Rencontre avec la Caravane « Commerce au Climat » au Parlement européen le 7 décembre
La Caravane « Commerce au Climat » est une délégation de représentants d’associations environnementales, d’organisations paysannes, de groupements indigènes, d’associations de femmes, des acteurs de luttes locales face aux impacts de l’activité des multinationales (industries extractives en particulier).venant d’Afrique, d’Amérique latine, d’Asie et d’Océanie, accompagnés d’une dizaine de représentants d’organisations européennes et nord-américaines.
Partis de Genève le 2 décembre au lendemain de la Conférence ministérielle de l’OMC, ils vont rallier Copenhague et participer au Sommet des Nations unies sur le changement climatique. Deux routes sont prévues : l’une par l’ouest, via Dijon, Paris, Lille et Bruxelles, l’autre par l’est, via Berlin, et Hambourg.
Nous avons eu la chance de recevoir 3 membres de cette délégation au Parlement européen hier 7 décembre, et d’écouter leurs positions sur l’importance des liens existant entre les négociations commerciales et climatiques et les impacts directs de celles-ci sur leurs modes de vie.
-Ainsi, Mary Lou Malig, de l’association « Focus on the Gobal South », des Philippines a souligné à l’aide d’exemples concrets que le libre-échange et le commerce n’étaient pas une solution à la crise climatique, et qu’il était important d’exiger une solution alternative pour répondre à la crise écologique.
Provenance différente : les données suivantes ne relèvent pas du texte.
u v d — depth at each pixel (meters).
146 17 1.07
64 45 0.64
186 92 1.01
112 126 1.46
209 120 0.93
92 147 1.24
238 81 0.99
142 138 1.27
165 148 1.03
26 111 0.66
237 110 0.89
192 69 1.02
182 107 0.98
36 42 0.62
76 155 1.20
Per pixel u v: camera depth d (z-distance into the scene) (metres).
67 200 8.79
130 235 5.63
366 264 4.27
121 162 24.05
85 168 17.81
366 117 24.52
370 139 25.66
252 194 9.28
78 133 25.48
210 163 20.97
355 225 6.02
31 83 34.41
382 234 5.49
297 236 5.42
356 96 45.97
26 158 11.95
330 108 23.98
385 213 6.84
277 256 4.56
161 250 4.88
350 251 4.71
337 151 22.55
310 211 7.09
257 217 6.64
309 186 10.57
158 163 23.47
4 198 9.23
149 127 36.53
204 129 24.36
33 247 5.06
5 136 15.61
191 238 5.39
Elle a martelé que le cycle de Doha, censé libéraliser les échanges, devait impérativement s’arrêter étant donné qu’il n’a fait qu’aggraver les échanges entre pays riches et pays pauvres, baisser les subventions agricoles, et ne présentait en aucun cas de solutions écologiques viables pour lutter contre la crise climatique.
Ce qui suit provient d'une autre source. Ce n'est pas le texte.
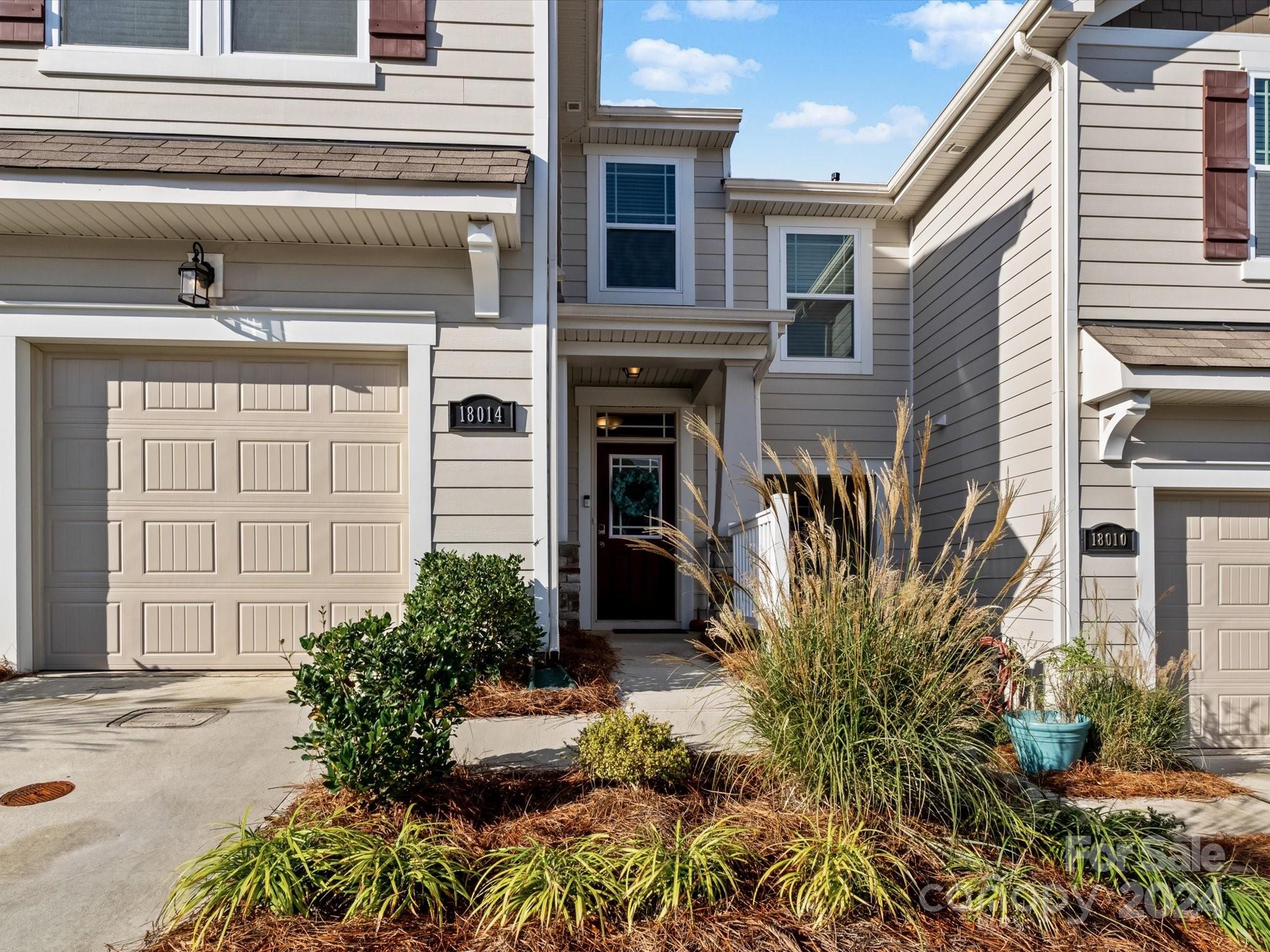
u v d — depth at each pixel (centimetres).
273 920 229
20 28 488
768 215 858
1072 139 566
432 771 301
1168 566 573
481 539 512
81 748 369
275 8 505
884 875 259
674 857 253
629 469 840
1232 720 568
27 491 499
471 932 230
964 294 730
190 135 494
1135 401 520
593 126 810
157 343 506
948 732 295
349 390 529
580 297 829
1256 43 580
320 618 521
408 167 470
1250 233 574
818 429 847
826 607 317
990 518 667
-Diego Cardona, de Global Forest Coalition, en Colombie, s’est penché sur la question des peuples indigènes, en particulier au Panama et en Colombie, où les normes de l’OIT (Organisation internationale du Travail) ne sont pas respectées.
Les peuples indigènes et autochtones n’ont en effet aucune reconnaissance internationale, en particulier à Copenhague, où ils n’ont même pas le droit à une réelle participation, alors qu’ils sont les premières victimes du réchauffement et que tout se déroule sur leur territoire! Le Protocole de Kyoto mettait en place des normes sur les forêts, mais ne distinguait pas les plantations (eucalyptus, huile de palme) des forêts primaires, ce qui a conduit à une véritable exploitation au détriment des peuples, et à un déplacement de communautés. Les demandes de la Caravane sont claires : faire en sorte que la lutte contre le réchauffement climatique ne dépende plus du marché, trouver de vraies solutions à la crise climatique, et reconnaître la dette historique des pays du Nord vis-à-vis du Sud (en particulier au niveau des transferts de technologie et des droits de propriété intellectuelle).
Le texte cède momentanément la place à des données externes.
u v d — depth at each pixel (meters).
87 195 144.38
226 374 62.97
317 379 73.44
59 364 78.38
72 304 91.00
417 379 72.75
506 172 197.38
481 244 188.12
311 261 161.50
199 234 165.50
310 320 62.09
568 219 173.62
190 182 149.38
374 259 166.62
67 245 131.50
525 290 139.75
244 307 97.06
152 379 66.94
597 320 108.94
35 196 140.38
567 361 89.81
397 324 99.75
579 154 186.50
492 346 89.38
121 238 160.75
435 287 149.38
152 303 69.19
-Enfin Riza Damanik, de Fisherfolk, Indonésie / Philippines a raconté comment les Philippines avaient subi les pires catastrophes naturelles ces dernières années. Depuis 2003, le pays a subi deux super typhons détruisant les cultures, des pluies torrentielles, et des glissements de terrains qui ont emporté des provinces entières. Le membre de la Caravane a souligné que c’était les pauvres qui souffraient le plus dans le pays. Le gouvernement philippin persiste à penser que la solution à la crise est le libre échange, mais étant donné que les accords de libre échange de l’ASEAN (Association des nations de l’Asie du Sud-Est) ne profitent qu’aux industriels, le pays est en bien mauvaise posture.
Il a également abordé le thème des agrocarburants, qui, aussi bien en Amérique du Sud qu’en Asie du Sud, mettent en péril l’agriculture traditionnelle et empêchent les pays du Sud de s’adapter durablement au changement climatique.
Cette rencontre, qui a réuni des membres de différents groupes politiques, a permis de mieux comprendre et de faire partager les analyses et propositions de ces représentants des pays du Sud. Les membres de la Caravane vont maintenant aller à Copenhague pour porter leur message au niveau international, afin d’exprimer leurs préoccupations concernant le respect des droits sociaux et environnementaux des populations du Sud et l’inadéquation des réponses basées sur le marché et les solutions techniques (systèmes de crédits d’émissions, OGM, agro-carburants, puits carbone…) pour répondre à la crise écologique.